(Saved data entries)
::::::::::
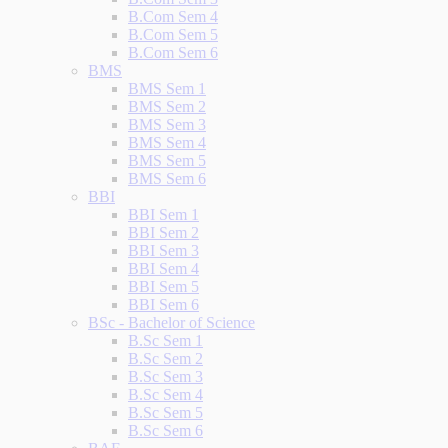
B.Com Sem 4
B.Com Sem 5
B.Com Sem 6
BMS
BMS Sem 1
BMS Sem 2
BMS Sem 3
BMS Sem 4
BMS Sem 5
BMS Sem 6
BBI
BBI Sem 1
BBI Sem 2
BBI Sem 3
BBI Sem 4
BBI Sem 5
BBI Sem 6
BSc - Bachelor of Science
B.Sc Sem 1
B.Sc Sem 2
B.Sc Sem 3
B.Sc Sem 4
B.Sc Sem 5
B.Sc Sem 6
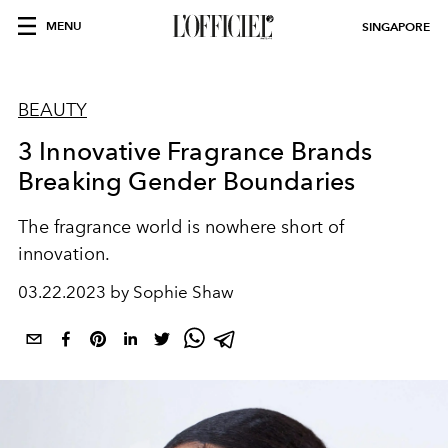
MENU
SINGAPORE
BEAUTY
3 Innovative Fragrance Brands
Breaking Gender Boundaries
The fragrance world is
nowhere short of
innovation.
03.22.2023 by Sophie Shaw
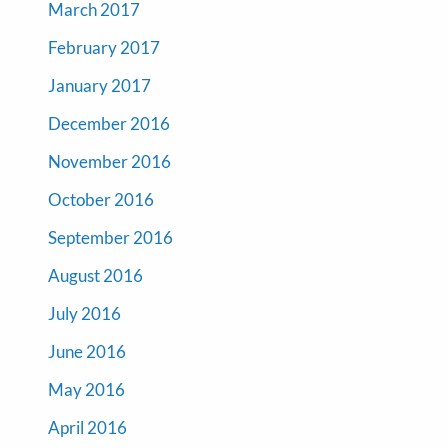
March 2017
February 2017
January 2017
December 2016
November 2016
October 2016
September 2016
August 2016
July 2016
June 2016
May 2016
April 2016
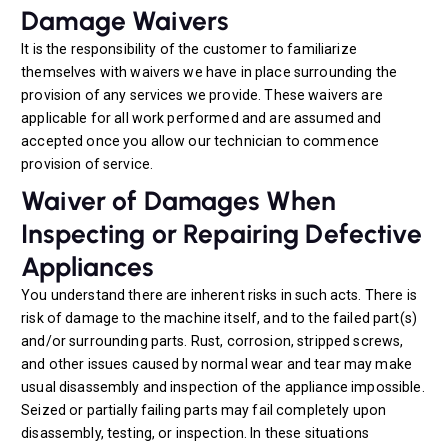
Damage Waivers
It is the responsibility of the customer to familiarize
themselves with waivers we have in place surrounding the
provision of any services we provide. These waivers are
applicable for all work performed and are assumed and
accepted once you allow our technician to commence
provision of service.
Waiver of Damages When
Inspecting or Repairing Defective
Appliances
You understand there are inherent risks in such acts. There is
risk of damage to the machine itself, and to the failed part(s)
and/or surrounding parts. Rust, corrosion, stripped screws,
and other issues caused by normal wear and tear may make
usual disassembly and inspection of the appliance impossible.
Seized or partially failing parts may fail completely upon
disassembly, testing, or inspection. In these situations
::::::::::
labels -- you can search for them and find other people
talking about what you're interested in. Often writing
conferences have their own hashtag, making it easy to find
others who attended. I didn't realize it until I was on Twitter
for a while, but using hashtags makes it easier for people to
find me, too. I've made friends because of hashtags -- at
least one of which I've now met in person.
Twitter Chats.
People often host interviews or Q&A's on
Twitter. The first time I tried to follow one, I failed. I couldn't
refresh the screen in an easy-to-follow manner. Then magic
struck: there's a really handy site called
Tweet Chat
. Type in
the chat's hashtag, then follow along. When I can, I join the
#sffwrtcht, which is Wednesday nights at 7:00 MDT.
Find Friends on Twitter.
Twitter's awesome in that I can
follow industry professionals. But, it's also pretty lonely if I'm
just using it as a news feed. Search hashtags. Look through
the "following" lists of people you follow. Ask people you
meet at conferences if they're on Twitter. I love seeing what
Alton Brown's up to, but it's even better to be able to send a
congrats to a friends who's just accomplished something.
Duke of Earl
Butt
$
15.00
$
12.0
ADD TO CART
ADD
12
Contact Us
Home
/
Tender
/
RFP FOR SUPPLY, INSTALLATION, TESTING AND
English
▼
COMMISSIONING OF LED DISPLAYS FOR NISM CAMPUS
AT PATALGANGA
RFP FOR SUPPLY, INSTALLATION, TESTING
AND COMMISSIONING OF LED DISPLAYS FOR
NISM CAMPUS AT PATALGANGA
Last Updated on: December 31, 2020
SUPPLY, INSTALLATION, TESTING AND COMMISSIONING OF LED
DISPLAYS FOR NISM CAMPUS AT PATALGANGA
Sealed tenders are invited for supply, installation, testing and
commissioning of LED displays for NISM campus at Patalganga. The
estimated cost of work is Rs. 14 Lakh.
::::::::::
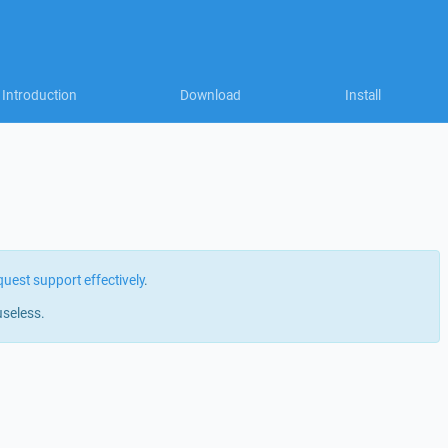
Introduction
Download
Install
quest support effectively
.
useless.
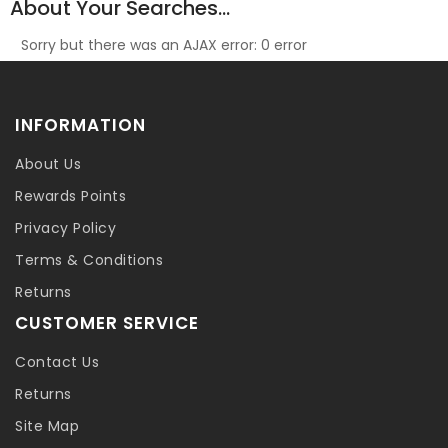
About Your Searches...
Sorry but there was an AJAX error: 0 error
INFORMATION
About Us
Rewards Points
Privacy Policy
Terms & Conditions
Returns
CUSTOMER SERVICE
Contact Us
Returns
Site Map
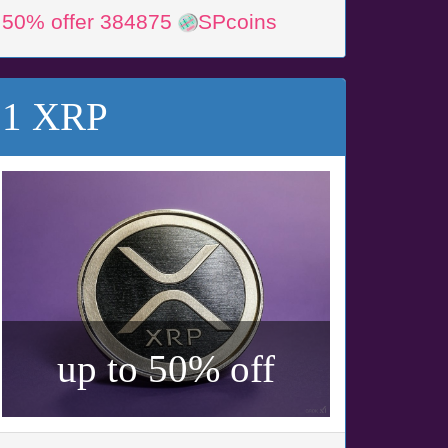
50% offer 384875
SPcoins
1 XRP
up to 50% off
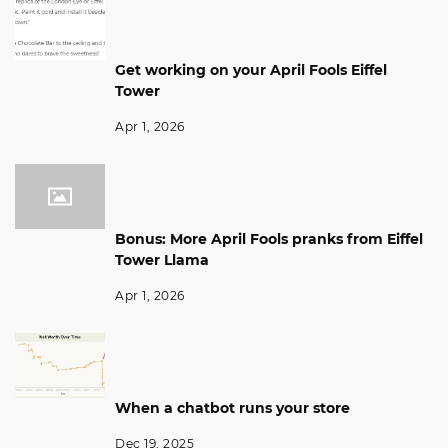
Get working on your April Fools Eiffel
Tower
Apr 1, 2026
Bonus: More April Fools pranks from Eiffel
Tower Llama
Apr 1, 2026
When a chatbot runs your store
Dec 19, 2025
::::::::::
Problem requirements —
Leaving each picture behind, please give again exactly the lines above from the one with "B.Com Sem 4" through the one with "accepted once you", both included, and no others.

Output below —
B.Com Sem 4
B.Com Sem 5
B.Com Sem 6
BMS
BMS Sem 1
BMS Sem 2
BMS Sem 3
BMS Sem 4
BMS Sem 5
BMS Sem 6
BBI
BBI Sem 1
BBI Sem 2
BBI Sem 3
BBI Sem 4
BBI Sem 5
BBI Sem 6
BSc - Bachelor of Science
B.Sc Sem 1
B.Sc Sem 2
B.Sc Sem 3
B.Sc Sem 4
B.Sc Sem 5
B.Sc Sem 6
MENU
SINGAPORE
BEAUTY
3 Innovative Fragrance Brands
Breaking Gender Boundaries
The fragrance world is
nowhere short of
innovation.
03.22.2023 by Sophie Shaw
March 2017
February 2017
January 2017
December 2016
November 2016
October 2016
September 2016
August 2016
July 2016
June 2016
May 2016
April 2016
Damage Waivers
It is the responsibility of the customer to familiarize
themselves with waivers we have in place surrounding the
provision of any services we provide. These waivers are
applicable for all work performed and are assumed and
accepted once you allow our technician to commence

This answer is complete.